• Target disease: Post Kala-Azar Dermal Leishmaniasis (PKDL) and Cutaneous Leishmaniasis (CL)
  • Main partners (since project start): US Food and Drug Administration, USA; National Institutes of Health, USA; Ohio State University, USA; Nagasaki University, Japan; University of Osaka, Japan; GeneDesign Inc, Japan.
  • Project Start: June 2014
  • Funding: Global Health Innovative Technology (GHIT) Fund, Japan; Department for International Development (DFID), UK; Global Health Innovative Technology (GHIT) Fund, Japan; WHO-TDR (Demonstration Project).


Overall Objective:

  • Produce an immunomodulator to stimulate the innate immune system to fight the parasitic infection as an adjunct to drug therapy.


CpG-D35 is being developed as a combination therapy for the treatment of complicated CL and post-kala-azar dermal leishmaniasis (PKDL) in partnership with GeneDesign. Leishmania parasites are able to persist in host cells by evading or exploiting immune, mechanisms. Modulating the immune response with CpG oligonucleotides may improve the effectiveness of chemotherapies.


Final results of the preclinical in vivo efficacy study showed an improved outcome for CpG-D35, either alone or in combination with pentavalent antimony (glucantime). These results supported the completion of the pre-clinical package and initiation of the preparation of clinical supplies for a Phase I study.  

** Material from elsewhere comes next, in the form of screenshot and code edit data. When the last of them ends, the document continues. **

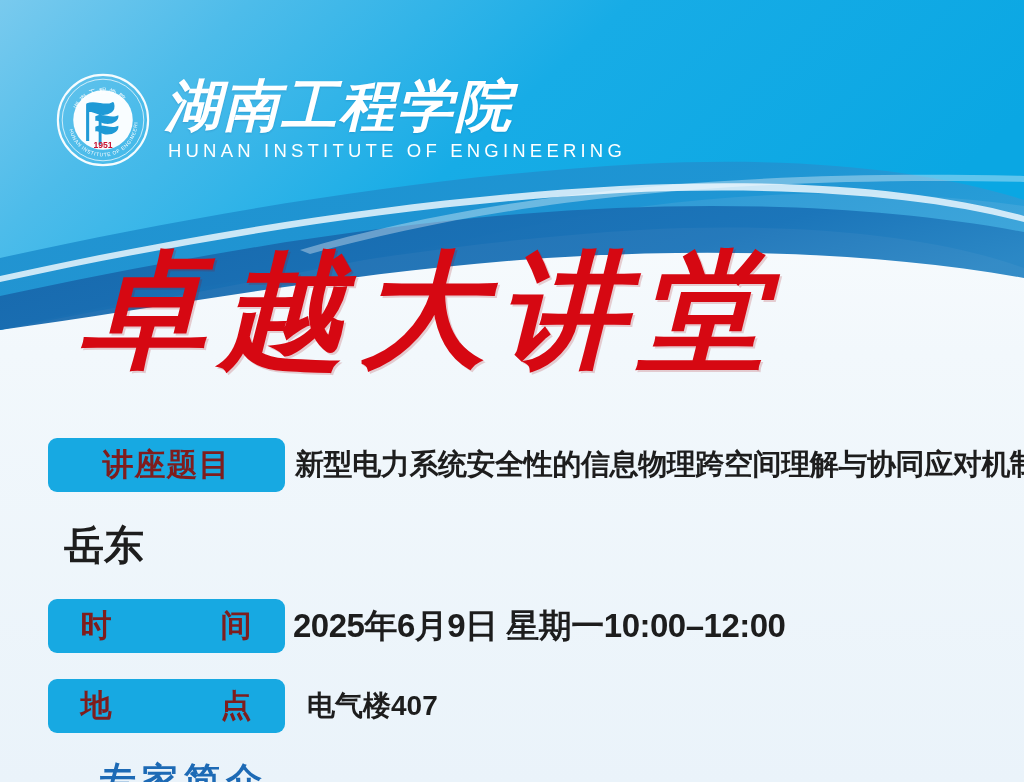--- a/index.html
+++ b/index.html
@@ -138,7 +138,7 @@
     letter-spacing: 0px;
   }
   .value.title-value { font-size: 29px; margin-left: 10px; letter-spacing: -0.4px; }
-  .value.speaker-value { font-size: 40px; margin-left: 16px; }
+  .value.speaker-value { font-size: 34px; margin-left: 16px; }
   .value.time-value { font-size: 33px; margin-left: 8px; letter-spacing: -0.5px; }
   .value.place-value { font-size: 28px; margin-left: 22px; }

Two studies, one in vitro and one in vivo, were initiated in 2016. The in vivo study aims to demonstrate if CpG-D35 – whether alone or in combination with antimonials chemotherapy – will lead to improved leishmania infection outcomes, compared with antimonials alone. Results are expected by mid-2017. The in vitro study aims to assess the stimulatory capability of CpG-D35 in both peripheral blood mononuclear cells and whole blood samples from patients with both CL, due to different leishmania species, and PKDL patients and to determine which host genes are modulated in these two conditions. Results are expected by the end of 2017.

IND-enabling pre-clinical safety prerequisites and service providers for entry into Phase I proof-of-concept clinical trials were identified.